-- Problem requirements --
What lines in the records below include the word "Boffito"? Return each one.

-- Stored records --
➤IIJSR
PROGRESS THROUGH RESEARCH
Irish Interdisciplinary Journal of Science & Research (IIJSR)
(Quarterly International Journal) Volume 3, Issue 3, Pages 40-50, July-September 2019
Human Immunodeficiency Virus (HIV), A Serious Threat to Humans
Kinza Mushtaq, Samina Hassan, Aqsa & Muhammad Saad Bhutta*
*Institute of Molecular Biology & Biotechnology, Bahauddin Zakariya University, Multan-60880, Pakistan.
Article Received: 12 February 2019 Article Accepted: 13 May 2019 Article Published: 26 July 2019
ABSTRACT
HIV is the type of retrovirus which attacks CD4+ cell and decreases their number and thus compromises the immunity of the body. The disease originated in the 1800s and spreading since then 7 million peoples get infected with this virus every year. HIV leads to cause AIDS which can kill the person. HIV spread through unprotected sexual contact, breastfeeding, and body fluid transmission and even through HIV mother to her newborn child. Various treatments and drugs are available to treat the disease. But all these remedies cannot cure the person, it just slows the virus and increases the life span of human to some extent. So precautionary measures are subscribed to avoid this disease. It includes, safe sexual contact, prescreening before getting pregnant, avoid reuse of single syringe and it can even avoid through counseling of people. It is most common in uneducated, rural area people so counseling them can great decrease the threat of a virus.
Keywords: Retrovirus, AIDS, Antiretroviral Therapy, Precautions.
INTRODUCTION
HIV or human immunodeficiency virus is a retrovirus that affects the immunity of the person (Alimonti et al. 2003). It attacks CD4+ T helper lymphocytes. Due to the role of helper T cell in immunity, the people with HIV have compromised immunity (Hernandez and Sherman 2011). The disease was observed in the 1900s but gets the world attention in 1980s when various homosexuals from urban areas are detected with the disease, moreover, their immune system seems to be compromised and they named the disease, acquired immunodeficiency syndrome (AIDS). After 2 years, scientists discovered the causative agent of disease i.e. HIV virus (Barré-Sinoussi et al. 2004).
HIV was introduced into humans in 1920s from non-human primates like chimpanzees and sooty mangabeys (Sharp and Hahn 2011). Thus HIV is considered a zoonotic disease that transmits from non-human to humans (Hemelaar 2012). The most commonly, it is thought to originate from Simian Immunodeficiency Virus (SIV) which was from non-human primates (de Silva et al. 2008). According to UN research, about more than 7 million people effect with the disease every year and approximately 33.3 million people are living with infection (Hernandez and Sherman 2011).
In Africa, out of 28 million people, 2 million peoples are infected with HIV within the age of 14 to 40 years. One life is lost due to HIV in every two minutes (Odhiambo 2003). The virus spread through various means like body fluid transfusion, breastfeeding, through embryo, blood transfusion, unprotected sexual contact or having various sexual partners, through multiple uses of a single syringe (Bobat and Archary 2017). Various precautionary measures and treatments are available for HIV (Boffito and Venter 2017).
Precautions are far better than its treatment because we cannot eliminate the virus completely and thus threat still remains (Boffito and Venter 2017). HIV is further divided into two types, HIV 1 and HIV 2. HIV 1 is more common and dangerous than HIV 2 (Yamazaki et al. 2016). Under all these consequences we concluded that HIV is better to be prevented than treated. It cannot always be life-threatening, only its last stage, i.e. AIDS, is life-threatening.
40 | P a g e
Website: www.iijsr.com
...
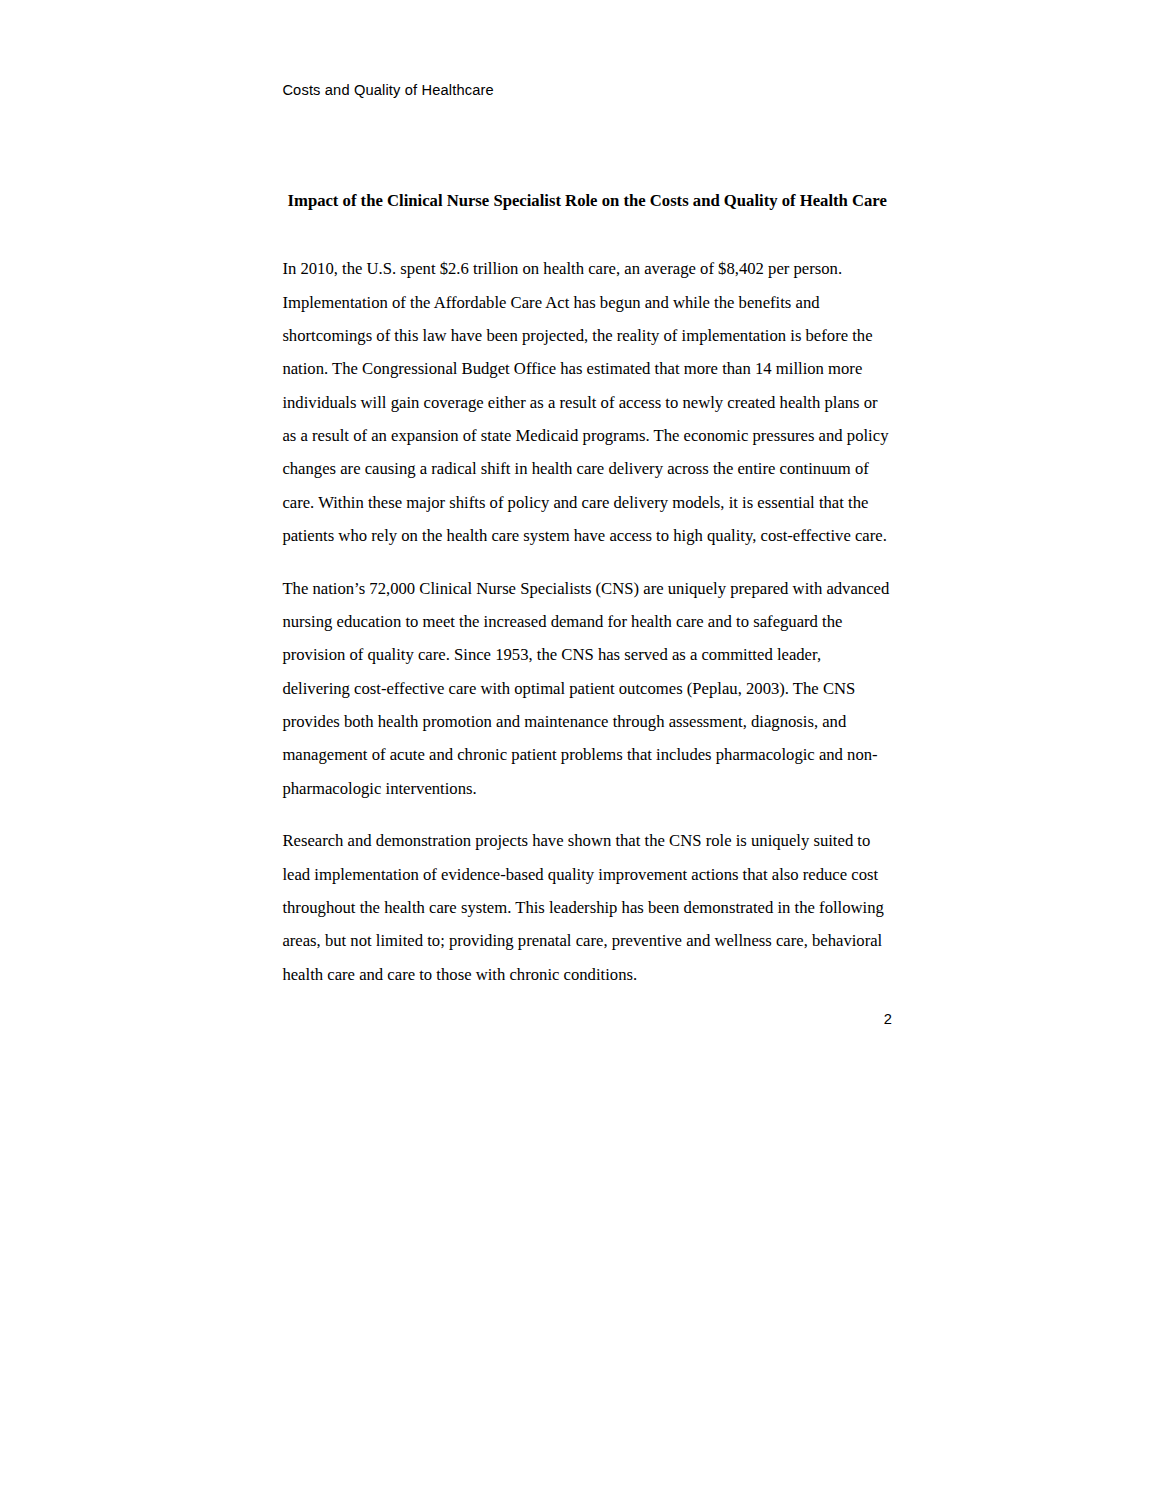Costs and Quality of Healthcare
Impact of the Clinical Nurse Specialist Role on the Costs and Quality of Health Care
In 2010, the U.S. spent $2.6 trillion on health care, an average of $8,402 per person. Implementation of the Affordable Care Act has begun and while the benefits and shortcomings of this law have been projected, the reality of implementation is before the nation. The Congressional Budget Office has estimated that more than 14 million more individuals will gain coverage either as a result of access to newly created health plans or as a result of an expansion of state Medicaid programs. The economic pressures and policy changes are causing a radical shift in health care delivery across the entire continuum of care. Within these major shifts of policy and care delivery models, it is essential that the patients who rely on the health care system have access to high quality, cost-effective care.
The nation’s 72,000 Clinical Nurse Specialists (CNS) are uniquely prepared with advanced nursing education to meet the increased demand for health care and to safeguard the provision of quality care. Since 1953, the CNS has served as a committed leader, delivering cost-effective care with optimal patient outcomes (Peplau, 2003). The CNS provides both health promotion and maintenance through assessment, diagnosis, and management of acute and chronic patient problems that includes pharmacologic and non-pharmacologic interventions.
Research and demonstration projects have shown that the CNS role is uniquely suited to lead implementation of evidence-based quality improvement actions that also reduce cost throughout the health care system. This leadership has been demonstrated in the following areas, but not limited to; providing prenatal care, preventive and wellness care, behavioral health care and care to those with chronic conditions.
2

-- Problem solution --
In Africa, out of 28 million people, 2 million peoples are infected with HIV within the age of 14 to 40 years. One life is lost due to HIV in every two minutes (Odhiambo 2003). The virus spread through various means like body fluid transfusion, breastfeeding, through embryo, blood transfusion, unprotected sexual contact or having various sexual partners, through multiple uses of a single syringe (Bobat and Archary 2017). Various precautionary measures and treatments are available for HIV (Boffito and Venter 2017).
Precautions are far better than its treatment because we cannot eliminate the virus completely and thus threat still remains (Boffito and Venter 2017). HIV is further divided into two types, HIV 1 and HIV 2. HIV 1 is more common and dangerous than HIV 2 (Yamazaki et al. 2016). Under all these consequences we concluded that HIV is better to be prevented than treated. It cannot always be life-threatening, only its last stage, i.e. AIDS, is life-threatening.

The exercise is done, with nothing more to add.